Of the projected amount, US$1.11 billion is anticipated from domestic sources, while external partners are expected to contribute US$72 million.

As of November 17, 2025, government collections stood at US$719 million, leaving an outstanding US$160 million yet to be collected for the current fiscal period.

The Committee reported mixed revenue performances among ministries and SOEs.

The Ministry of Finance and the Liberia Revenue Authority (LRA), proposed new tax laws.

The two agencies recommended shifting revenue sources from underperforming SOEs to the LRA to improve collection efficiency.

The status of the Assets Recovery Fund, which is projected to yield US$10 million, remains unclear.

The report flagged significant inconsistencies in the financial submissions of the Liberia Petroleum Refining Company (LPRC), and ordered the entity to submit missing statements before further assessments can be made.

The Liberia Maritime Authority (LiMA), has reportedly met most of its obligations, and is on course to achieve its US$14 million revenue target.

However, lawmakers rejected proposals to increase its assessment due to global uncertainties in the shipping industry.

The National Port Authority (NPA), and several other SOEs submitted incomplete or inadequate financial documents.

They were instructed to refile correct information for proper evaluation.

The Committee’s report warns that FY2026 revenue projections for the LPRC, NPA, NAFAA, LTA, LiMA and the Road Fund, appear unrealistic based on their current performance trends.

It further noted that the National Lottery Authority (NLA), and the Liberia Immigration Service (LIS), have the potential to generate significantly more revenue than currently projected if proper compliance mechanisms are enforced.

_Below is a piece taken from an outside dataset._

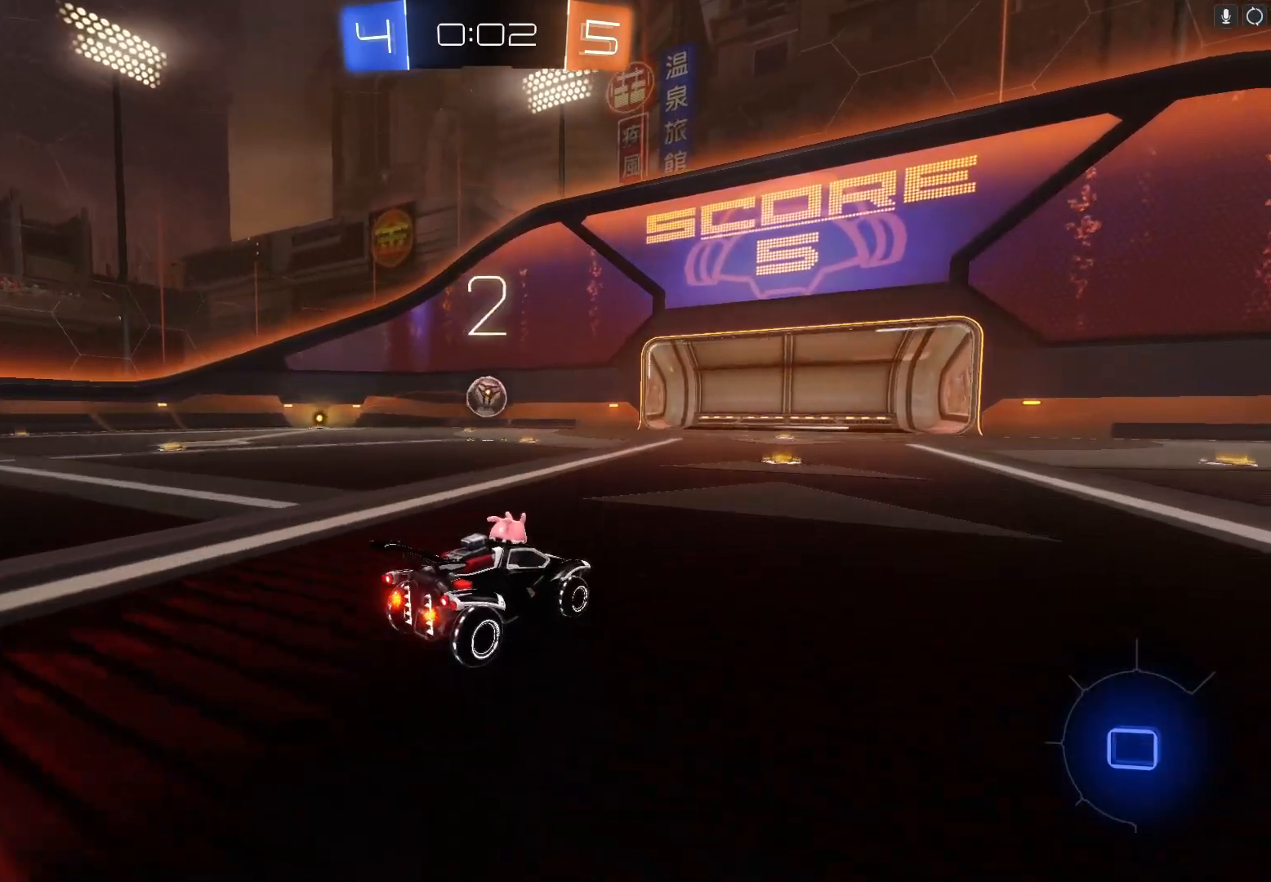
{"buttons": ["B", "R2"], "left_stick": "left", "events": [[33, "left_stick", "left"], [133, "left_stick", "center"], [500, "left_stick", "left"]]}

Lawmakers also pointed out that several pending oil and energy agreements under review by the Legislature could provide unbudgeted revenue boosts during the next fiscal year if finalized.

To ensure the FY2026 revenue target is achievable, the committee recommended: Fast-tracking major tax legislation to strengthen collection, transferring appropriate SOE revenue streams to the LRA. Enforcing mandatory audits and penalties for inaccurate or late submissions, Improving national revenue forecasting methods.

Strengthening coordination through a functional Revenue Mobilization Council.

The Ways and Means Committee concluded that while the US$1.2 billion target is attainable, it will require stronger enforcement, improved compliance, better SOE performance, and realistic projections.

Without these measures, the committee warns, the government risks falling short of its ambitious revenue expectations for the upcoming fiscal year.